Not much of the zone has been explored, only the buildings found on the side of the road. It’s a large zone spreading close to 64 hectares, which is close to 158 acres and contains more than 200 mounds. It’s close to a few cities and within a short distance of the best hotels in Oaxaca.


In Nahuatl, Atzompa means “At the top of the water.” It is a historic site in Oaxaca and an archaeological site of Monte Albán. Its occupation is thought to have lasted between 650 to 900 AD, and it has three courts for the Ball game, a mesoamerican ballgame where the players hit the ball with their hips. The structures within Atzompa suggest the archaeological site functioned as a space for rituals. It is not open to the public and offers no tourist services. 

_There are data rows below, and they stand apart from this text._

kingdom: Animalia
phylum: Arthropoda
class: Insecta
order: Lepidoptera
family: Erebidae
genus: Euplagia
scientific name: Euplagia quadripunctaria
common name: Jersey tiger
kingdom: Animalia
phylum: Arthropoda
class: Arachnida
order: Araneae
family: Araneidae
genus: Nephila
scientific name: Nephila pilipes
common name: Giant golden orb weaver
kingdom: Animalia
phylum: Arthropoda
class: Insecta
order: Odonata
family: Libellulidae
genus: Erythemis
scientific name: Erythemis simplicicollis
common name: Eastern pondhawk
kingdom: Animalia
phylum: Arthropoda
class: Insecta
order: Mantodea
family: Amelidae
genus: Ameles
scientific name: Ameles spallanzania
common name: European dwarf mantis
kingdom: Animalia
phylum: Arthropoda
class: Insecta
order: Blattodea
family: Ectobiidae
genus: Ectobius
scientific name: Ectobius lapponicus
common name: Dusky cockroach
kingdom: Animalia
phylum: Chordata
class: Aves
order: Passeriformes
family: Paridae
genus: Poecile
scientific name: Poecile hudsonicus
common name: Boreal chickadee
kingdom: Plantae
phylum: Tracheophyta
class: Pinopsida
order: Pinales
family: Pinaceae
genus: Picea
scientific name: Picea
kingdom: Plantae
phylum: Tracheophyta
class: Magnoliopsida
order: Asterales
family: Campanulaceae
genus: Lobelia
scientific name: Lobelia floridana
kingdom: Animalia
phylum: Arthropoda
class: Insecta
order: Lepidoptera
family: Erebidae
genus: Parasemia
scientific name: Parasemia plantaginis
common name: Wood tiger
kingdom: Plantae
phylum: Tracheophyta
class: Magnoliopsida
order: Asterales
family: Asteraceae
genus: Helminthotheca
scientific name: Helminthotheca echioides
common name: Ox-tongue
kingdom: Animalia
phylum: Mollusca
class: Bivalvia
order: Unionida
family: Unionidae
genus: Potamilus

Guiengola is known to have two meanings, one from the Zapotec language; ‘guie’ is stone and ‘gola’ is great, so together, Guiengola means ‘Great Rock’ in Zapotec. Its other meaning is ‘great or old hill.’

The city was built by the Zapotec, and it was meant to be difficult to invade. The archaeological site was thought to be occupied by different groups during different times, and the city was believed to still be functioning when the Spanish came in contact. It’s known as the setting of a crucial battle between the Zapotec and the Mexicas.

Though it’s one of the more well-known archaeological sites in Oaxaca, not much is known about the full extent of the city because little of it has fully been explored.

There are many breathtaking archaeological sites in Oaxaca, some of which are still being explored. When visiting, make sure to do your research before exploring to make sure the area isn’t still being worked on and make yourself comfortable with Oaxaca lodging.